The costs associated with the treatment of obesity and obesity-related conditions run into billions of dollars worldwide. They fall into two main categories:
Direct costs: These stem from health services, including outpatient consultations, lab tests, radiological tests, inpatient treatments, surgeries, and medication.
Indirect costs: These are somewhat intangible and associated with a loss of financial resources owing to a medical condition, such as work loss or reduced productivity.
Recent findings show that the percentage of US national medical expenditures for obesity-related illnesses in adults has gone up by a whopping 29%, from 6.13% in 2001 to 7.91% in 2015.
The nature of obesity-related losses
A loss of productivity and revenue happens when employees are unable to perform at full capacity at work or miss workdays due to acute sickness or long-term disability. This is observed in the case of obese employees, who miss more days at work than non-obese employees. The losses are twofold: obese employees miss out on wages, and the employers end up paying more towards employee health insurance. It is a fact that employers pay greater amounts in life insurance premiums and workers’ compensation for obese employees.

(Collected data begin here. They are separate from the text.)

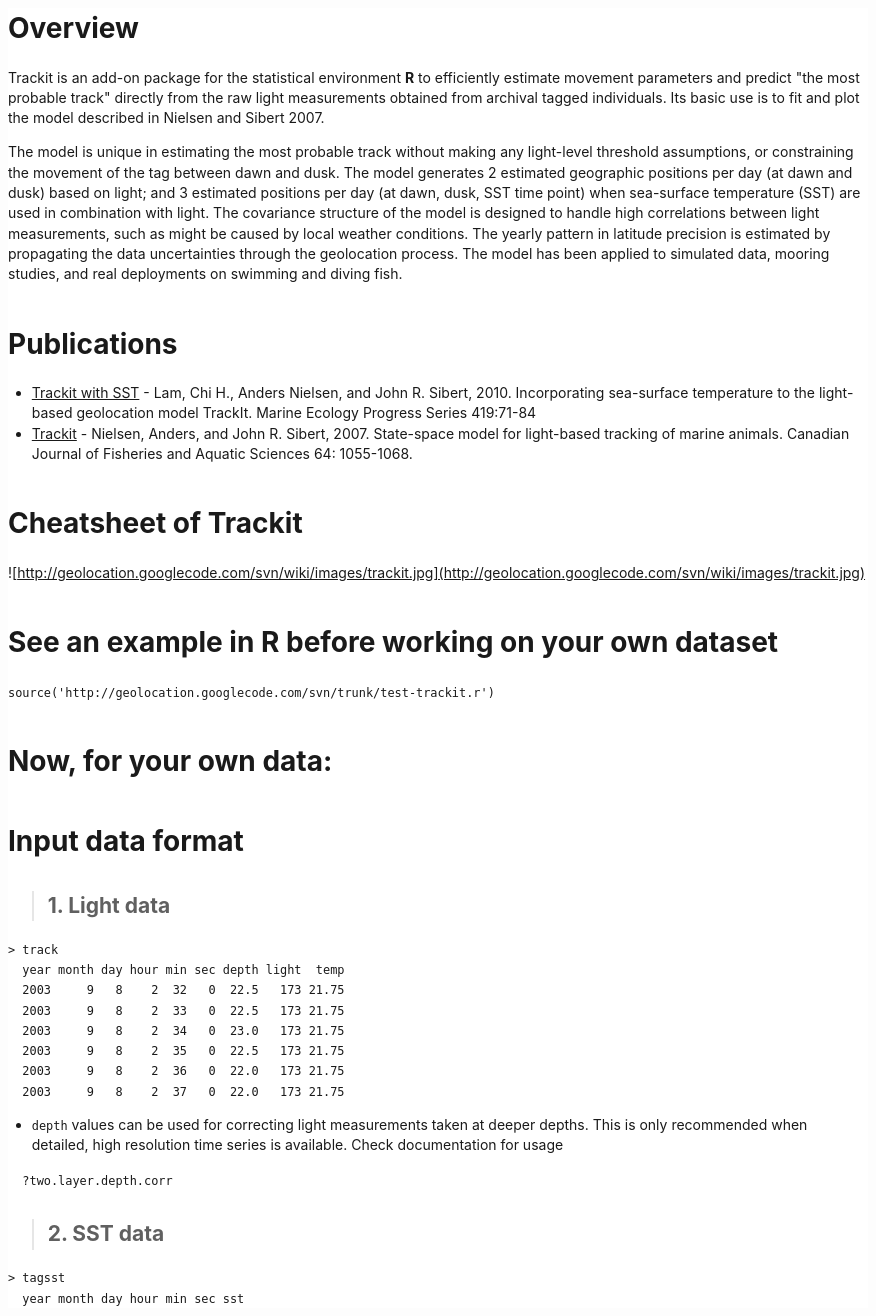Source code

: 

# Overview #

Trackit is an add-on package for the statistical environment **R** to efficiently estimate movement parameters and predict "the most probable track" directly from the raw light measurements obtained from archival tagged individuals. Its basic use is to fit and plot the model described in Nielsen and Sibert 2007.

The model is unique in estimating the most probable track without making any light-level threshold assumptions, or constraining the movement of the tag between dawn and dusk. The model generates 2 estimated geographic positions per day (at dawn and dusk) based on light; and 3 estimated positions per day (at dawn, dusk, SST time point) when sea-surface temperature (SST) are used in combination with light. The covariance structure of the model is designed to handle high correlations between light measurements, such as might be caused by local weather conditions. The yearly pattern in latitude precision is estimated by propagating the data uncertainties through the geolocation process. The model has been applied to simulated data, mooring studies, and real deployments on swimming and diving fish.

# Publications #

  * [Trackit with SST](http://www.int-res.com/abstracts/meps/v419/p71-84/) - Lam, Chi H., Anders Nielsen, and John R. Sibert, 2010. Incorporating sea-surface temperature to the light-based geolocation model TrackIt. Marine Ecology Progress Series 419:71-84
  * [Trackit](http://www.soest.hawaii.edu/PFRP/reprints/Nielsen_Sibert_2007.pdf) - Nielsen, Anders, and John R. Sibert, 2007. State-space model for light-based tracking of marine animals. Canadian Journal of Fisheries and Aquatic Sciences 64: 1055-1068.

# Cheatsheet of Trackit #

![http://geolocation.googlecode.com/svn/wiki/images/trackit.jpg](http://geolocation.googlecode.com/svn/wiki/images/trackit.jpg)

# See an example in R before working on your own dataset #

```
source('http://geolocation.googlecode.com/svn/trunk/test-trackit.r')
```

# Now, for your own data: #
# Input data format #
> ## 1. Light data ##
```
> track
  year month day hour min sec depth light  temp
  2003     9   8    2  32   0  22.5   173 21.75
  2003     9   8    2  33   0  22.5   173 21.75
  2003     9   8    2  34   0  23.0   173 21.75
  2003     9   8    2  35   0  22.5   173 21.75
  2003     9   8    2  36   0  22.0   173 21.75
  2003     9   8    2  37   0  22.0   173 21.75
```
  * `depth` values can be used for correcting light measurements taken at deeper depths. This is only recommended when detailed, high resolution time series is available. Check documentation for usage
```
  ?two.layer.depth.corr
```
> ## 2. SST data ##
```
> tagsst
  year month day hour min sec sst
```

The economic burden of skin disease and its link to obesity
Skin issues are fairly common in obese persons and often develop due to pathophysiological events and reactions to excess fatty tissue. Obesity affects multiple aspects of skin physiology, including the barrier function, working of the sebaceous and sweat glands, collagen structure and function, blood vessels and lymph channels underneath the skin.
These are some of the skin conditions associated with obesity and poor gut health:
- Atopic dermatitis (AD), also commonly referred to as eczema
- Seborrheic dermatitis
Psoriasis is a classic example of a chronic inflammatory skin disease with complex pathogenesis and links to several comorbidities. Genetics, immune dysfunction, as well as external/environmental factors, contribute to the onset of psoriasis. It is linked to various comorbidities, including psoriatic arthritis, cardiovascular disease, metabolic syndrome, and last but not least, obesity.
Obesity is a risk factor for psoriasis and worsens existing psoriasis. Losing excess weight may improve psoriasis, whereas being overweight interferes with the medical treatment used. Treatment costs are also affected by obesity, where medications need to be dispensed in weight-adjusted doses. In addition, treating overweight patients with psoriasis increases the risk of adverse events and reduces the efficacy of treatment.
All of these factors add up to significantly higher treatment costs and underlines the importance of weight control regimens to reduce the economic burden of obesity and skin conditions related to it. Employers who contribute to employee healthcare insurance must consider the importance of personalized wellness and nutrition programs as a preventative measure towards increasing employee health and productivity and decreasing healthcare-related costs over the long term.